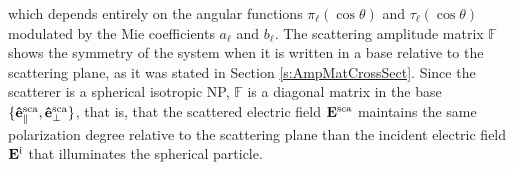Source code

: %
\noindent
which depends entirely on the angular functions $\pi_\ell(\cos\theta)$ and $\tau_\ell(\cos\theta)$ modulated by the Mie coefficients $a_\ell$ and $b_\ell$. The scattering amplitude matrix $\mathbb{F}$ shows the symmetry of the system when it is written in a base relative to the scattering plane, as it was stated in Section \ref{s:AmpMatCrossSect}. Since the scatterer is a spherical isotropic NP,  $\mathbb{F}$ is a diagonal matrix in the base  $\{\vu{e}^\text{sca}_\parallel, \vu{e}^\text{sca}_\perp  \}$, that is, that the scattered electric field $\vb{E}^\text{sca}$ maintains the same polarization degree relative to the scattering plane than the incident electric field $\vb{E}^\text{i}$ that illuminates the spherical particle.
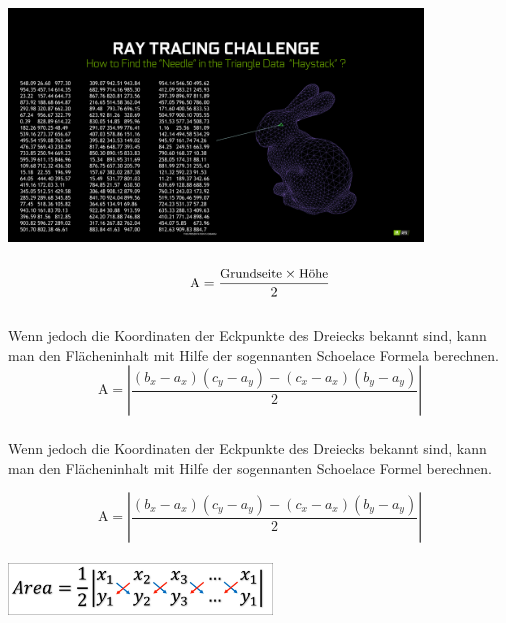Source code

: \documentclass{beamer}
\begin{document}
\begin{frame}
	\frametitle{\phantom{}}
	\centering
	\includegraphics[width=11cm]{bilder/ray.png}
\end{frame}

\begin{frame}
	\frametitle{\phantom{}}
		\vspace{-1cm}
		\[
		\small
	\text{A} = \frac{\text{Grundseite} \times \text{Höhe}}{2}
		\] \\
		\vspace{4mm}
		\textmd{\small Wenn jedoch die Koordinaten der Eckpunkte des Dreiecks bekannt sind, kann man den Flächeninhalt mit Hilfe der sogennanten Schoelace Formela berechnen.}
		\[
		\text{A} = |\frac{(b_{x} - a_{x})(c_{y} - a_{y}) - (c_{x} - a_{x})(b_{y} - a_{y})}{2}|
		\]	
\end{frame}

\begin{frame}
	\frametitle{\phantom{}}
	\textmd{\small Wenn jedoch die Koordinaten der Eckpunkte des Dreiecks bekannt sind, kann man den Flächeninhalt mit Hilfe der sogennanten Schoelace Formel berechnen.}
	
	\[
	\text{A} = |\frac{(b_{x} - a_{x})(c_{y} - a_{y}) - (c_{x} - a_{x})(b_{y} - a_{y})}{2}|
	\]	\\
	\centering
	\includegraphics[width=7cm]{bilder/shoe.png}
\end{frame}
\end{document}
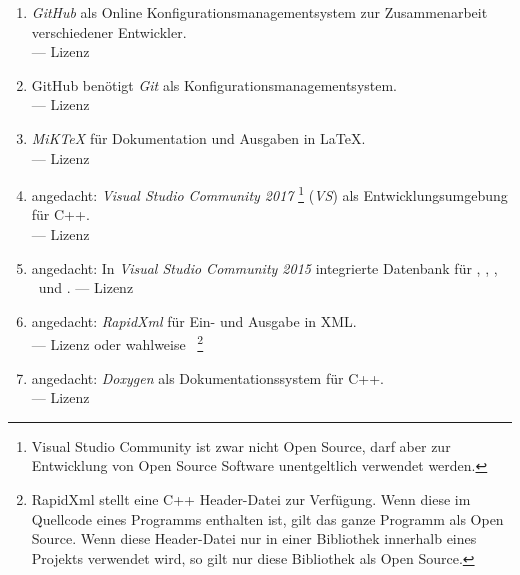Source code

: \begin{enumerate}
	\setcounter{enumi}{\value{Enumi}}%

	\item\label{Werkzeug:GitHub}\emph{GitHub} als Online Konfigurationsmanagementsystem zur Zusammenarbeit verschiedener Entwickler.
	\\
	--- Lizenz 

	\item\label{Werkzeug:Git}GitHub benötigt \emph{Git} als Konfigurationsmanagementsystem.
	\\
	--- Lizenz 

	\item\label{Werkzeug:MiKTeX}\emph{MiK\TeX} für Dokumentation und Ausgaben in \LaTeX.
	\\
	--- Lizenz 

	\item\label{Werkzeug:VSC}angedacht: \emph{Visual Studio Community 2017}%
	\footnote{%
		Visual Studio Community ist zwar nicht Open Source, darf aber zur Entwicklung von Open Source Software
		unentgeltlich verwendet werden.
	}
	(\emph{VS}) als Entwicklungsumgebung für C++.
	\\
	--- Lizenz 

	\item\label{Werkzeug:VSC DB}angedacht: In \emph{Visual Studio Community 2015} integrierte Datenbank für \Ausgabeschemata, \Saetze, \Beweise, \Fachbegriffe\ und \Fachgebiete.
	--- Lizenz 

	\item\label{Werkzeug:RapidXml}angedacht: \emph{RapidXml} für Ein- und Ausgabe in XML.
	\\
	--- Lizenz  oder wahlweise~\cite{bib:MIT}
	\footnote{%
		RapidXml stellt eine C++ Header-Datei zur Verfügung.
		Wenn diese im Quellcode eines Programms enthalten ist, gilt das ganze Programm als Open Source.
		Wenn diese Header-Datei nur in einer Bibliothek innerhalb eines Projekts verwendet wird, so gilt nur diese Bibliothek als Open Source.
	}

	\item\label{Werkzeug:Doxygen}angedacht: \emph{Doxygen} als Dokumentationssystem für C++.
	\\
	--- Lizenz 


\end{enumerate}
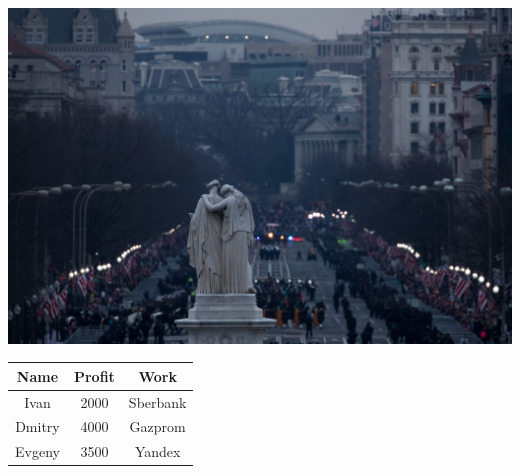 \documentclass{article}
\begin{document}
\includegraphics[width=\textwidth]{./images/superJumbo.jpg}

\begin{center}
\begin{tabular}{ |c|c|c| } 
 \hline
 Name & Profit & Work \\
 \hline
 Ivan & 2000 & Sberbank \\
 \hline
 Dmitry & 4000 & Gazprom \\
 \hline
 Evgeny & 3500 & Yandex \\
 \hline
\end{tabular}
\end{center}
\end{document}
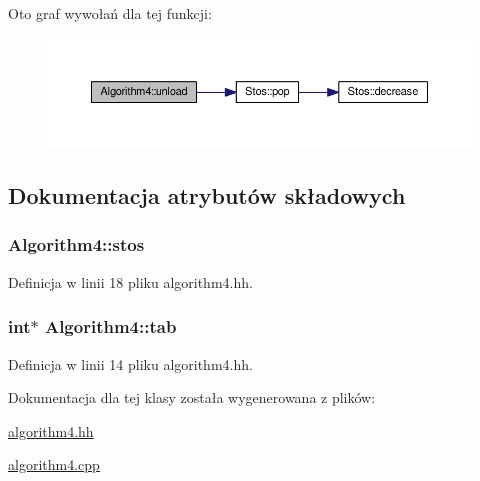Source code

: Oto graf wywołań dla tej funkcji\-:\nopagebreak
\begin{figure}[H]
\begin{center}
\leavevmode
\includegraphics[width=350pt]{class_algorithm4_a673e2d2373378ab01a7f0378d978f162_cgraph}
\end{center}
\end{figure}




\subsection{Dokumentacja atrybutów składowych}
\hypertarget{class_algorithm4_aa9946110dc906caed6ddc49c60f7a3c8}{
\subsubsection[{stos}]{ Algorithm4\-::stos\hspace{0.3cm}{\ttfamily [private]}}}\label{class_algorithm4_aa9946110dc906caed6ddc49c60f7a3c8}


Definicja w linii 18 pliku algorithm4.\-hh.

\hypertarget{class_algorithm4_af1d4592e7fe12a51e6c3990ad52b0be1}{
\subsubsection[{tab}]{\setlength{\rightskip}{0pt plus 5cm}int$\ast$ Algorithm4\-::tab\hspace{0.3cm}{\ttfamily [private]}}}\label{class_algorithm4_af1d4592e7fe12a51e6c3990ad52b0be1}


Definicja w linii 14 pliku algorithm4.\-hh.



Dokumentacja dla tej klasy została wygenerowana z plików\-:\begin{DoxyCompactItemize}
\item 
\hyperlink{algorithm4_8hh}{algorithm4.\-hh}\item 
\hyperlink{algorithm4_8cpp}{algorithm4.\-cpp}\end{DoxyCompactItemize}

++++++++++

*WRITTEN TASK:*
Considering each line of the records on its own, count those that contain "includegraphics" and give only that number.

*OUTPUT OF THE TASK:*
4